Est-ce que le coût de réalisation de la tour vous surprend ?

“Au niveau de la fédération, nous avons eu un rôle de conseil au début du projet. Entre les études et la mise aux normes selon les exigences du CIO (Comité international olympique, ndlr), malheureusement, ça a un prix, tout comme les assurances et le fait de garantir que la structure soit suffisamment solide pour résister à la masse d’eau qui déferle à Hava’e. L’enjeu, c’est aussi de protéger des vies et de garantir la sécurité du matériel chargé dessus. Je pense quand même que ça vaut le coup, avec une vision décennale. Accueillir les JO chez nous, ça reste un privilège, d’autant que nous avons deux champions polynésiens dans la course”.

“Pour la WSL, Teahupo’o est l’étape la plus coûteuse du circuit mondial”

L’option d’optimiser la structure en la déplaçant sur d’autres spots est-elle intéressante ?
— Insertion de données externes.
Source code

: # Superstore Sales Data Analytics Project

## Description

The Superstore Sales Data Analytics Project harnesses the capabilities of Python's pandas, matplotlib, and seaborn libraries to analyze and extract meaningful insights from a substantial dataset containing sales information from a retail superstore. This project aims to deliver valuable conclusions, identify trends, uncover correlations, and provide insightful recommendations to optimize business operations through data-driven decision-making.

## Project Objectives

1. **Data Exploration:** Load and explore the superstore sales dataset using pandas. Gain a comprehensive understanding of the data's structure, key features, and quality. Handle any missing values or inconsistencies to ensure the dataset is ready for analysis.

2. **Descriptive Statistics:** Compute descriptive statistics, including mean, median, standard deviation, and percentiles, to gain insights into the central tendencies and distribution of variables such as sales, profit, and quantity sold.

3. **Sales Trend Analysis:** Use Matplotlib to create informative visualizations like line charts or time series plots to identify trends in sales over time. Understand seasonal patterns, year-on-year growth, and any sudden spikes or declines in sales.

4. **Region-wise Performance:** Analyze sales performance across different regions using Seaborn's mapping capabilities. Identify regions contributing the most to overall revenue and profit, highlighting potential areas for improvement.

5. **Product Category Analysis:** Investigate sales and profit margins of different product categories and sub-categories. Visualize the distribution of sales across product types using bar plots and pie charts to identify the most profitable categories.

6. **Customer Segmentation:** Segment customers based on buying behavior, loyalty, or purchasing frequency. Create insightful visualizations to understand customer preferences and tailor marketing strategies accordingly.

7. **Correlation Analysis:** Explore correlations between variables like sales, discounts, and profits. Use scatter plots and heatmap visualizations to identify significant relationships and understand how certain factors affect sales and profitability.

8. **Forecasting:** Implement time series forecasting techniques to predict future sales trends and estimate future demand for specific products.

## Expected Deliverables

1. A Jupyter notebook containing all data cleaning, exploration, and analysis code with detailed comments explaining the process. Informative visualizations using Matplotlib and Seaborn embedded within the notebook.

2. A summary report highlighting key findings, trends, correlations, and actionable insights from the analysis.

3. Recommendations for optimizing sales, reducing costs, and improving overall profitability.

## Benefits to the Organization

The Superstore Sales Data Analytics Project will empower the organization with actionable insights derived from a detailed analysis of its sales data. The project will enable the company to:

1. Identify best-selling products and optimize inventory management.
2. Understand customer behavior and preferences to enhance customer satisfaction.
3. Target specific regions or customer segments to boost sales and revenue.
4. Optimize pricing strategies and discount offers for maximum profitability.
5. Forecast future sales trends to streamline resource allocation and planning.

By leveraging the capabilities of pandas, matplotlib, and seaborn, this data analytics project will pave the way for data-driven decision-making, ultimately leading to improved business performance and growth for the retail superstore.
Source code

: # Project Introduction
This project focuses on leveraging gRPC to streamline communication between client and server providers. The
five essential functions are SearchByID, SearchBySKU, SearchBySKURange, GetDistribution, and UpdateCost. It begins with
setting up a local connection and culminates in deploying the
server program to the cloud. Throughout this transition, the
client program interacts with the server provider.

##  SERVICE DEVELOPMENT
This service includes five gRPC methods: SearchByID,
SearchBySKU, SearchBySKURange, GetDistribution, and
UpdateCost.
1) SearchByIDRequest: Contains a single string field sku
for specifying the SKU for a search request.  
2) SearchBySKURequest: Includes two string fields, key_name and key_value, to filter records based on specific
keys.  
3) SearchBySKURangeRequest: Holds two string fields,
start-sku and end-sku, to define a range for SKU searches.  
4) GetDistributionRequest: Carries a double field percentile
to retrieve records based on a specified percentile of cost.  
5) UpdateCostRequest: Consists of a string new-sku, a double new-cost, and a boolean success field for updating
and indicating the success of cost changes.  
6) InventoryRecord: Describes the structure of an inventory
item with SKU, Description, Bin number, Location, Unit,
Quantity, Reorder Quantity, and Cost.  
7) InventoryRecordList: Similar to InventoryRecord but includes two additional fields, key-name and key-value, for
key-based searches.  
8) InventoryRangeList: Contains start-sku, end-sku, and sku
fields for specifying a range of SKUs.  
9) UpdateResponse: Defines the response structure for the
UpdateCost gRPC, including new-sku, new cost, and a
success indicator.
“Ça me semble difficile de déplacer la structure sur d’autres sites, comme Rangiroa ou Taapuna, où les tours n’ont pas besoin d’être aussi grandes. Pour Vairao et Sapinus, c’est à voir selon les études, mais je pense que les échafaudages classiques sont suffisants. En revanche, à Teahupo’o, tous les ans, on a besoin d’une tour, c’est une certitude. Et pourquoi pas multiplier les compétitions ? Le bodyboard a aussi sa place à Teahupo’o, comme avec l’APB (Association des bodyboardeurs professionnels, ndlr), il y a quelques années. Mais il faut que l’organisateur, comme la WSL, ait les reins solides avec une puissance de frappe financière et le soutien du Pays. À mon humble avis, ce type de structure est vraiment réservé à des événements XXL, sur une durée de 15 jours maximum, comme la Tahiti Pro. Si c’est envisagé, il faudra que la communauté locale soit d’accord, bien sûr. Cette tour aura le mérite d’exister et de montrer à la WSL et à l’ISA (Association internationale de surf, ndlr) que Tahiti fait des efforts pour faire en sorte que l’événement dure dans le temps, après 20 ans d’investissement par les étrangers en faveur de l’événement, à hauteur d’au moins 200 millions de francs l’an dernier. Pour eux, l’étape de Teahupo’o est la plus coûteuse du circuit mondial”.